» **INSTRUCTIONS TO FOLLOW**
Out of the data below, copy every line with the string "Bahus".

+--

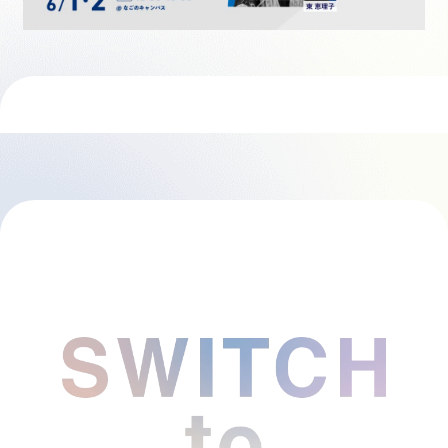
採用情報
起業家になる
アライになる
サービスを利用する
イベント
プレスルーム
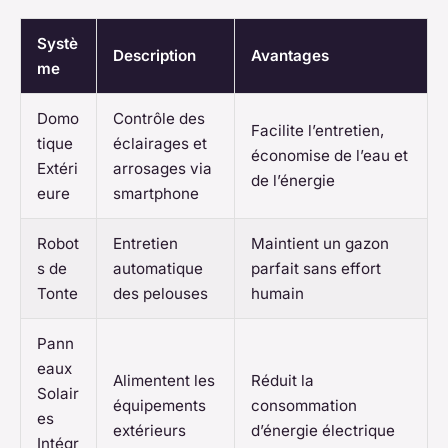
Systè
Description
Avantages
me
Domo
Contrôle des
Facilite l’entretien,
tique
éclairages et
économise de l’eau et
Extéri
arrosages via
de l’énergie
eure
smartphone
Robot
Entretien
Maintient un gazon
s de
automatique
parfait sans effort
Tonte
des pelouses
humain
Pann
eaux
Alimentent les
Réduit la
Solair
équipements
consommation
es
extérieurs
d’énergie électrique
Intégr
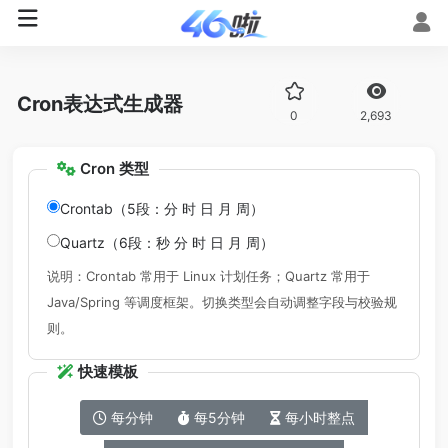
Cron表达式生成器
0
2,693
Cron 类型
Crontab（5段：分 时 日 月 周）
Quartz（6段：秒 分 时 日 月 周）
说明：Crontab 常用于 Linux 计划任务；Quartz 常用于
Java/Spring 等调度框架。切换类型会自动调整字段与校验规
则。
快速模板
每分钟
每5分钟
每小时整点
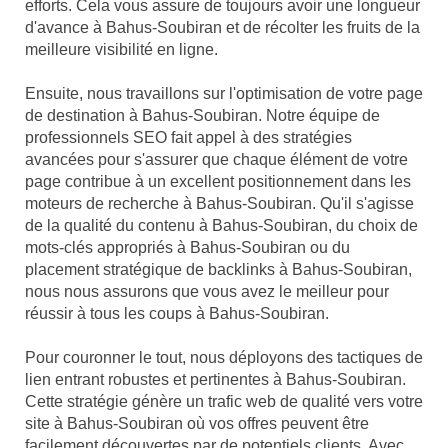
efforts. Cela vous assure de toujours avoir une longueur
d'avance à Bahus-Soubiran et de récolter les fruits de la
meilleure visibilité en ligne.
Ensuite, nous travaillons sur l'optimisation de votre page
de destination à Bahus-Soubiran. Notre équipe de
professionnels SEO fait appel à des stratégies
avancées pour s'assurer que chaque élément de votre
page contribue à un excellent positionnement dans les
moteurs de recherche à Bahus-Soubiran. Qu'il s'agisse
de la qualité du contenu à Bahus-Soubiran, du choix de
mots-clés appropriés à Bahus-Soubiran ou du
placement stratégique de backlinks à Bahus-Soubiran,
nous nous assurons que vous avez le meilleur pour
réussir à tous les coups à Bahus-Soubiran.
Pour couronner le tout, nous déployons des tactiques de
lien entrant robustes et pertinentes à Bahus-Soubiran.
Cette stratégie génère un trafic web de qualité vers votre
site à Bahus-Soubiran où vos offres peuvent être
facilement découvertes par de potentiels clients. Avec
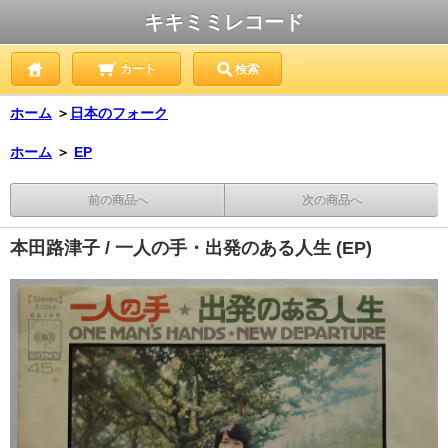
キキミミレコード
カート
検索
ホーム
＞
日本のフォーク
ホーム
＞
EP
前の商品へ
次の商品へ
本田路津子 / 一人の手・出発のある人生 (EP)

+--

» **TASK SOLUTION**
d'avance à Bahus-Soubiran et de récolter les fruits de la
de destination à Bahus-Soubiran. Notre équipe de
moteurs de recherche à Bahus-Soubiran. Qu'il s'agisse
de la qualité du contenu à Bahus-Soubiran, du choix de
mots-clés appropriés à Bahus-Soubiran ou du
placement stratégique de backlinks à Bahus-Soubiran,
réussir à tous les coups à Bahus-Soubiran.
lien entrant robustes et pertinentes à Bahus-Soubiran.
site à Bahus-Soubiran où vos offres peuvent être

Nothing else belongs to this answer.